▶ [DATA PROVIDED]
+++
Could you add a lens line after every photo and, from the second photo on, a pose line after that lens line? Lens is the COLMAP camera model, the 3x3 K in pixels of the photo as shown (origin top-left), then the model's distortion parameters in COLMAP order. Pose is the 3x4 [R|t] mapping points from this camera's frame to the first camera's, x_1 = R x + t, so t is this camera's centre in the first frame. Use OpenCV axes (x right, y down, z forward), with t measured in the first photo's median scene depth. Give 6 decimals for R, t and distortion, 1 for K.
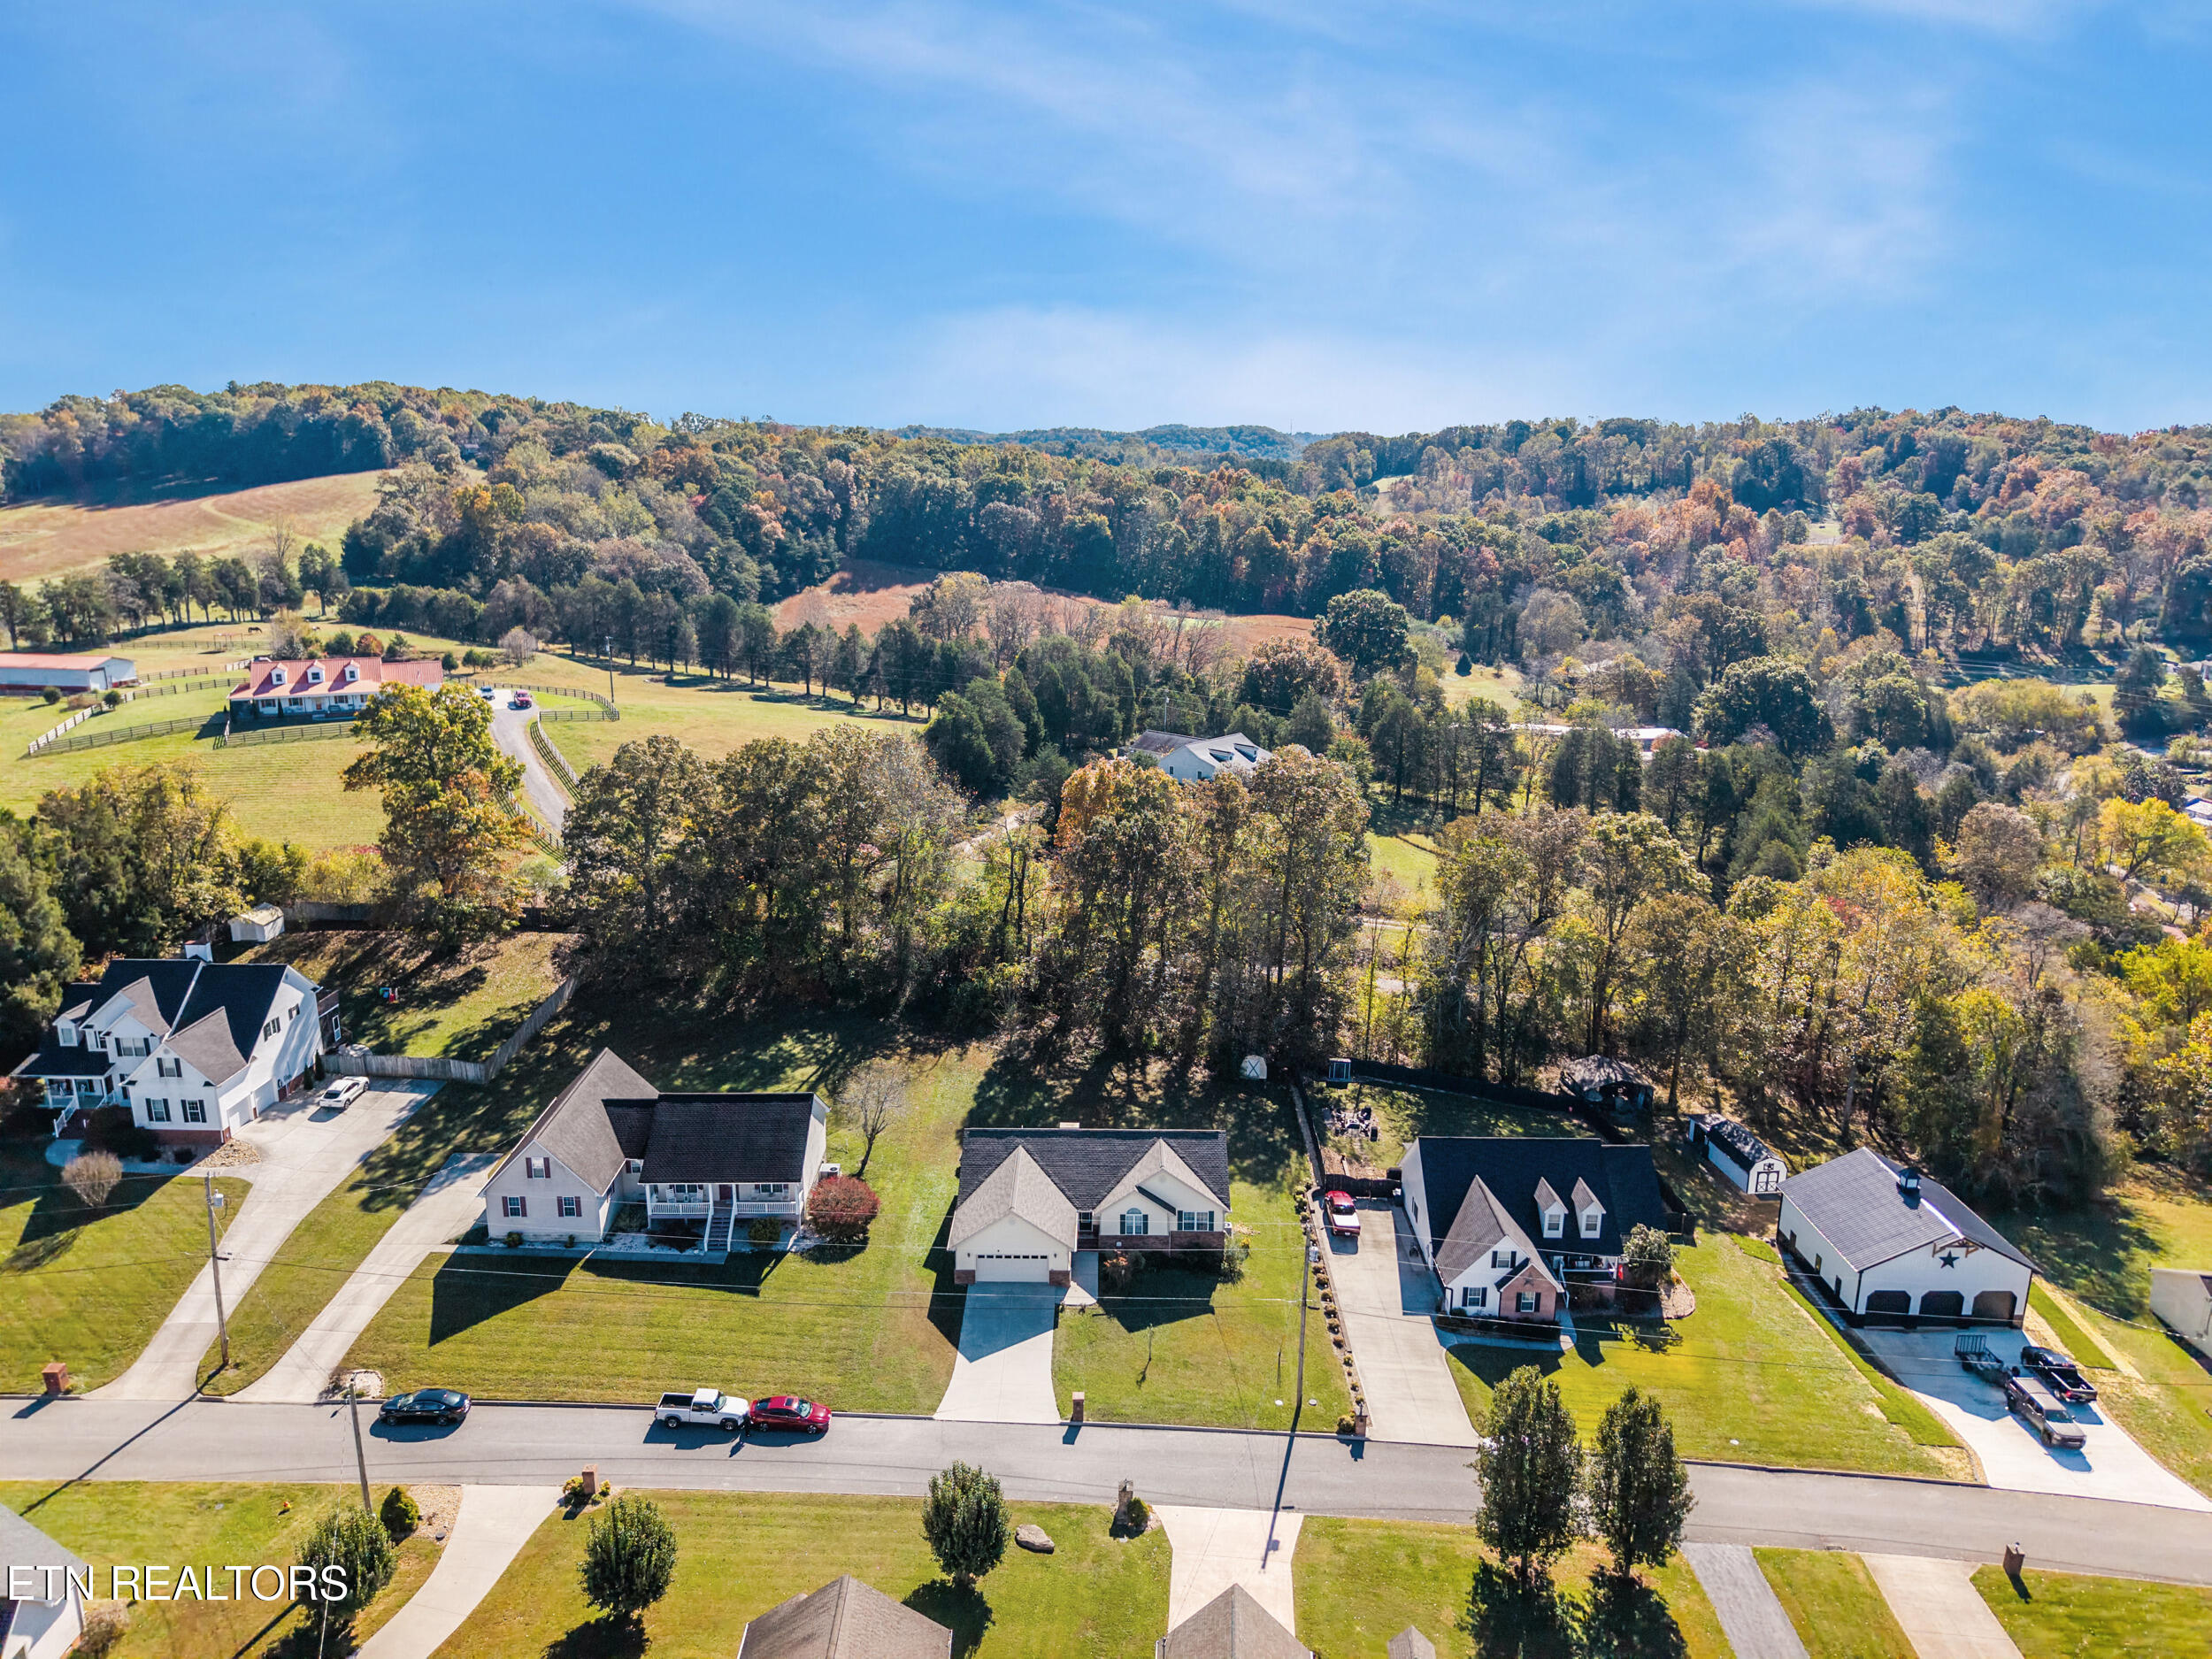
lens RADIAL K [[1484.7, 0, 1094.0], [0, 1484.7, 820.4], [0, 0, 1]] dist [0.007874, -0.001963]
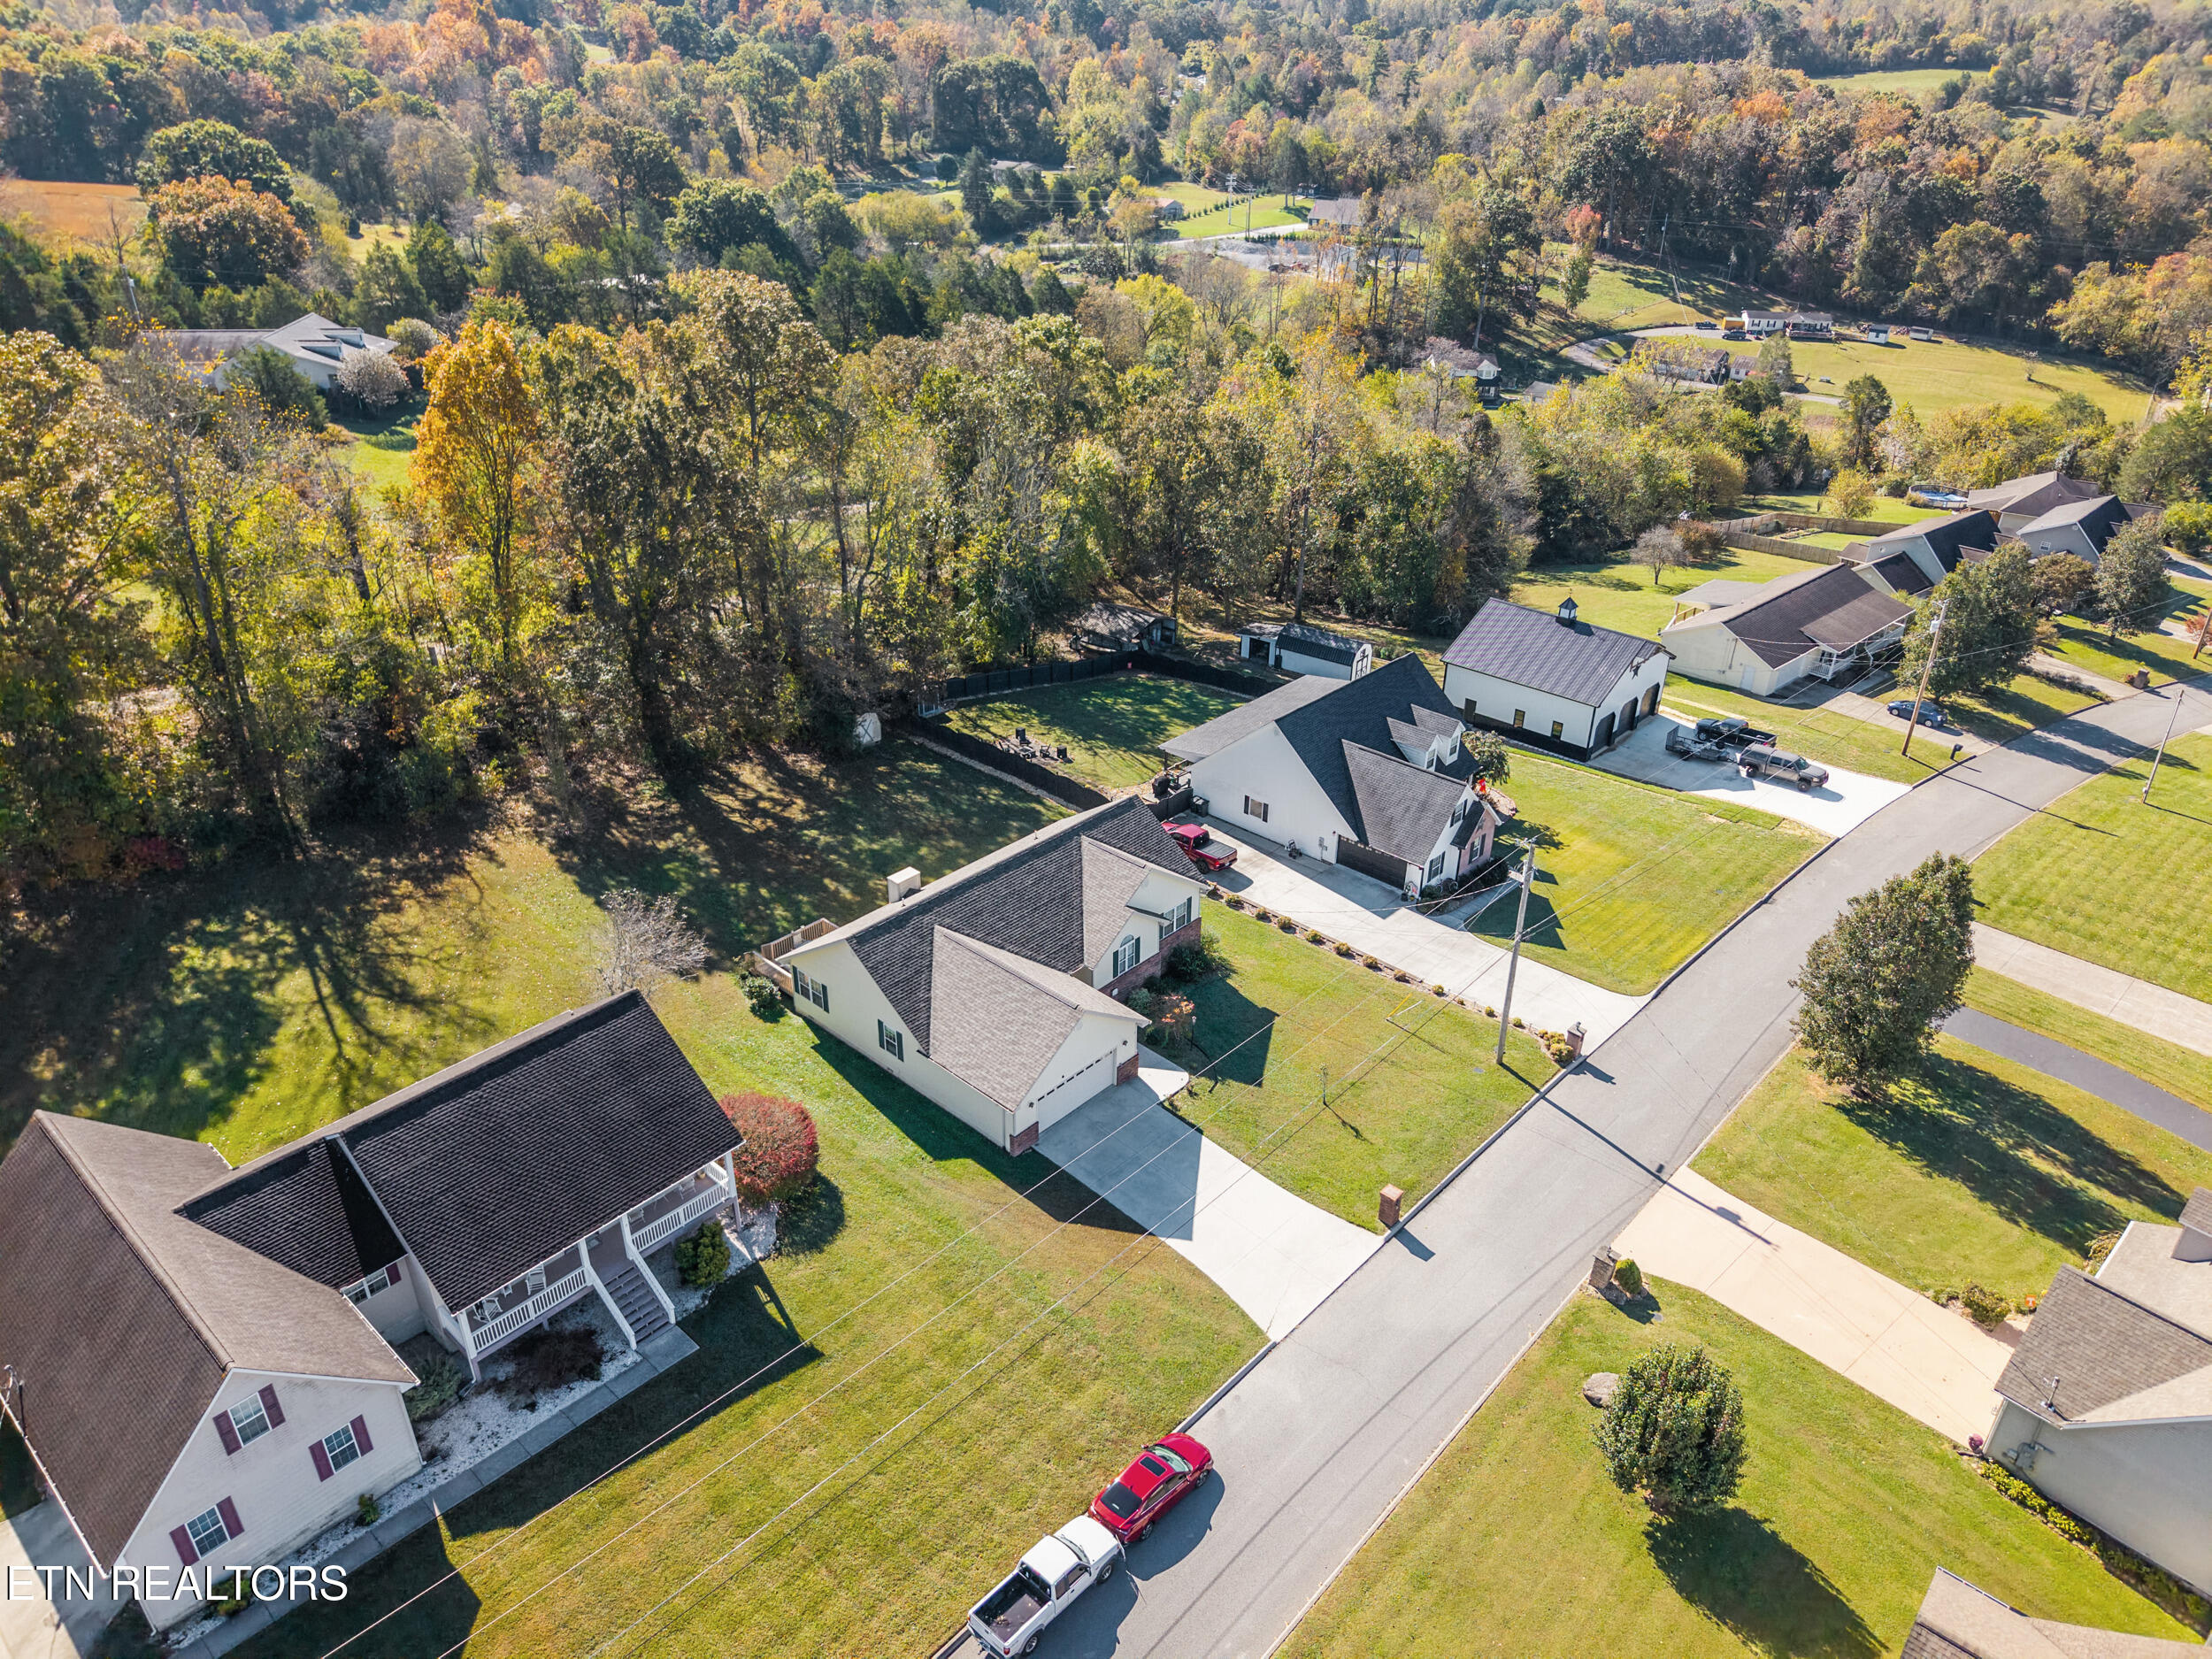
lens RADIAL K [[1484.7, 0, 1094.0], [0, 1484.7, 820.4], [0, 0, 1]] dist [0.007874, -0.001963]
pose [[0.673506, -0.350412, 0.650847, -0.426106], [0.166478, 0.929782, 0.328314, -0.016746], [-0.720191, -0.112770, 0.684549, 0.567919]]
+++
▶ [BRIEF] Format the material above as a two-column CSV with the headers text and answer, giving one row per block: the block's wording goes in the first field and its answer in the second. Each field should be quoted, with line breaks replaced by spaces, and the pictures omitted.

▶ [REPLY]
text,answer
"Could you add a lens line after every photo and, from the second photo on, a pose line after that lens line? Lens is the COLMAP camera model, the 3x3 K in pixels of the photo as shown (origin top-left), then the model's distortion parameters in COLMAP order. Pose is the 3x4 [R|t] mapping points from this camera's frame to the first camera's, x_1 = R x + t, so t is this camera's centre in the first frame. Use OpenCV axes (x right, y down, z forward), with t measured in the first photo's median scene depth. Give 6 decimals for R, t and distortion, 1 for K.","lens RADIAL K [[1484.7, 0, 1094.0], [0, 1484.7, 820.4], [0, 0, 1]] dist [0.007874, -0.001963] lens RADIAL K [[1484.7, 0, 1094.0], [0, 1484.7, 820.4], [0, 0, 1]] dist [0.007874, -0.001963] pose [[0.673506, -0.350412, 0.650847, -0.426106], [0.166478, 0.929782, 0.328314, -0.016746], [-0.720191, -0.112770, 0.684549, 0.567919]]"